## DATASET EXTRACT

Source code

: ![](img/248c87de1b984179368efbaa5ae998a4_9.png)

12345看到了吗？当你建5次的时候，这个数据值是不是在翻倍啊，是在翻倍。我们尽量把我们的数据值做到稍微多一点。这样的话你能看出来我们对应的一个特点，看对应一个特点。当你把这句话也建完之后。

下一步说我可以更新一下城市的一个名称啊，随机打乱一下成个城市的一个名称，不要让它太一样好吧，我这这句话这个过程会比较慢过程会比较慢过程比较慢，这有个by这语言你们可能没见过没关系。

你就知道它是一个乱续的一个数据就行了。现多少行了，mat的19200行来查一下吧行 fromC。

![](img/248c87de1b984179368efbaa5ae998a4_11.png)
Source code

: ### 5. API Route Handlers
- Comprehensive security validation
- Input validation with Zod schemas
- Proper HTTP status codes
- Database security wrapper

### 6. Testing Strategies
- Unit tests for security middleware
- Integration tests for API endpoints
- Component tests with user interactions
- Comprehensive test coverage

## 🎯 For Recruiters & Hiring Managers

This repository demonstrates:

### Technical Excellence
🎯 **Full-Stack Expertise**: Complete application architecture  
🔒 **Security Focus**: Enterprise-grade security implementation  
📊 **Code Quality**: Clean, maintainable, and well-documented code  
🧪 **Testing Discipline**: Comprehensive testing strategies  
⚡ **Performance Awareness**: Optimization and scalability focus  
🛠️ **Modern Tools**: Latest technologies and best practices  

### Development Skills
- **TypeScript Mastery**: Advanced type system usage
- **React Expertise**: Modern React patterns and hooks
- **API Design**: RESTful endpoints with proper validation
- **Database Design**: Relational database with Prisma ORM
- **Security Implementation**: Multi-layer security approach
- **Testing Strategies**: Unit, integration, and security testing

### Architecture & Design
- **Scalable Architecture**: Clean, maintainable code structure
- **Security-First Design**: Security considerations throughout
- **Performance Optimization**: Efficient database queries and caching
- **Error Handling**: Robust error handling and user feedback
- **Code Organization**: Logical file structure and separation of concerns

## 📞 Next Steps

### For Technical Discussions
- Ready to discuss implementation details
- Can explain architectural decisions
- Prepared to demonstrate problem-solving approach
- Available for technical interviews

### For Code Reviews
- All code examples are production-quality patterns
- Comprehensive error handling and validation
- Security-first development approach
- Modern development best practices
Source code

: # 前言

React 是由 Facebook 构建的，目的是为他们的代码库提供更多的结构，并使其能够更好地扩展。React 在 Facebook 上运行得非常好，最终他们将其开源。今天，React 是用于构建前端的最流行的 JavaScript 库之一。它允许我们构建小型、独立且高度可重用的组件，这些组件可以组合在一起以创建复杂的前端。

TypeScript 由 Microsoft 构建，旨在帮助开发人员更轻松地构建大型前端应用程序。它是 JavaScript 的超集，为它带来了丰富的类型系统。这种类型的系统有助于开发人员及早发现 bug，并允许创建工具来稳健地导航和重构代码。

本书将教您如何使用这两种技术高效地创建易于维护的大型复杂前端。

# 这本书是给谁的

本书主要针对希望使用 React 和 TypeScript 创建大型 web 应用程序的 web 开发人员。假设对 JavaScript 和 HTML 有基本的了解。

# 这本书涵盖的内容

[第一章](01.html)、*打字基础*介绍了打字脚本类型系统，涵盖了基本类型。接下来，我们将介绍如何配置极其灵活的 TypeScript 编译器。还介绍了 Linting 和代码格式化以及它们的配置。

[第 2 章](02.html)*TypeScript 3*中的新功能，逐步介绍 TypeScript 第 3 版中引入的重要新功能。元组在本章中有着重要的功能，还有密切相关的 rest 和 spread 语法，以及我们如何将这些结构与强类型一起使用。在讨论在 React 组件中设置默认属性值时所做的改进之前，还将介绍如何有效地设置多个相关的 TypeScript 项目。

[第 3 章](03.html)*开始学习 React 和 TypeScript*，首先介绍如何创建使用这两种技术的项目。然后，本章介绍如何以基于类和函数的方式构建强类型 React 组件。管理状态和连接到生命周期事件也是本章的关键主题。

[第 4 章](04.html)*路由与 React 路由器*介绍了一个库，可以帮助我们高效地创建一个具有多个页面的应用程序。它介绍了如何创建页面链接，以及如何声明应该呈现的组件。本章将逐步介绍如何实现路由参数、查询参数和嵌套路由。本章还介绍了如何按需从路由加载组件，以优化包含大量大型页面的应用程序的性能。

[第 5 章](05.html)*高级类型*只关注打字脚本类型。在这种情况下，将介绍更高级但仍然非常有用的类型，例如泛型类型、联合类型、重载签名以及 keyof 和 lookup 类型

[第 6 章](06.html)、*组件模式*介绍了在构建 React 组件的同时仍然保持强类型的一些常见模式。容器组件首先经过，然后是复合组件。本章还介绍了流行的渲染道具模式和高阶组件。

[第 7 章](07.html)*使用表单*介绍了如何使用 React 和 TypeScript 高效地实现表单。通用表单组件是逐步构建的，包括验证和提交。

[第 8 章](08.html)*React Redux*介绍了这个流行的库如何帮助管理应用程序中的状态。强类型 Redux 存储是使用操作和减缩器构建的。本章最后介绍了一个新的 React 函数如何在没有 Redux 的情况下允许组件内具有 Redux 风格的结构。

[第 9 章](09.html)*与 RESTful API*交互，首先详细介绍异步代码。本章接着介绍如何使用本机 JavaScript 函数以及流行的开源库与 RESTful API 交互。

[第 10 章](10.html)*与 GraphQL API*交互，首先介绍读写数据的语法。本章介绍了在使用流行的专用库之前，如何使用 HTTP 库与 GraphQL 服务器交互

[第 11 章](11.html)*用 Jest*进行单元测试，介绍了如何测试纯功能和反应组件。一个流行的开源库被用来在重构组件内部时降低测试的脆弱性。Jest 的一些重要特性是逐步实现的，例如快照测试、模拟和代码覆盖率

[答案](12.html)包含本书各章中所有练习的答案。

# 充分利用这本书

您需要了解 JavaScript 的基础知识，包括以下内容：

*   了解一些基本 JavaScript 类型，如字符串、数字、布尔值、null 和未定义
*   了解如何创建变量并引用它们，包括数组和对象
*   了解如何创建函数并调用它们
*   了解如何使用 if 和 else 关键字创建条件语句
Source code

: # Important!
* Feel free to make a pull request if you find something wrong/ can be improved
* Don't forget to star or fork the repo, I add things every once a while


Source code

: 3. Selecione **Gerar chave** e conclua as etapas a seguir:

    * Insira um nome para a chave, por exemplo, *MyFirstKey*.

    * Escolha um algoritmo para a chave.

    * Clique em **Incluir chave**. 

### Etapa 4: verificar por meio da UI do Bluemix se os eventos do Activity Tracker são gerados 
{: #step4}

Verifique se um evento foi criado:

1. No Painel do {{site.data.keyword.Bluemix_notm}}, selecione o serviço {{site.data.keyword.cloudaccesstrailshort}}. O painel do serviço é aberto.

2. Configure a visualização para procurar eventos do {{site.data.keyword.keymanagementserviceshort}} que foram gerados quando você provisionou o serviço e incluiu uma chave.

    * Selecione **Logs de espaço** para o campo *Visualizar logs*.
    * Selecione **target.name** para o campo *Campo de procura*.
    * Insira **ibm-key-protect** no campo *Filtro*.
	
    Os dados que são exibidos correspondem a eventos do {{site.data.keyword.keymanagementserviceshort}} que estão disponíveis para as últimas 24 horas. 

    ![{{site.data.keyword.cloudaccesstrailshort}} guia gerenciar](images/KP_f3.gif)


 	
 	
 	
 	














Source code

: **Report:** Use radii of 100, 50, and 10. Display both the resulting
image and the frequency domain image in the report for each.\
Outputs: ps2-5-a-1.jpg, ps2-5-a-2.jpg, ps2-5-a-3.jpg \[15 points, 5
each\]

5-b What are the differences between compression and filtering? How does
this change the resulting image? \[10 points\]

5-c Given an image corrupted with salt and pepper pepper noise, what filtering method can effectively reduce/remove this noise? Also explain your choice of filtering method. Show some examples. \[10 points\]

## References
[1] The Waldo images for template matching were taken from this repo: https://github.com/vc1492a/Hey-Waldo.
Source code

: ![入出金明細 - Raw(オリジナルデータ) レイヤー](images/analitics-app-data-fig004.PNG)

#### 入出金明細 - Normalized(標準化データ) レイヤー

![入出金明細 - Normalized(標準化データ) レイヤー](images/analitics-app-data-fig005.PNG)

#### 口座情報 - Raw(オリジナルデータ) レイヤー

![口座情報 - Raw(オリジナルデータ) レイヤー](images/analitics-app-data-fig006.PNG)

## AIM OF THE TASK
Return each line from the entries above that contains the word "endpoints".

## EXPECTED ANSWER
- Integration tests for API endpoints
- **API Design**: RESTful endpoints with proper validation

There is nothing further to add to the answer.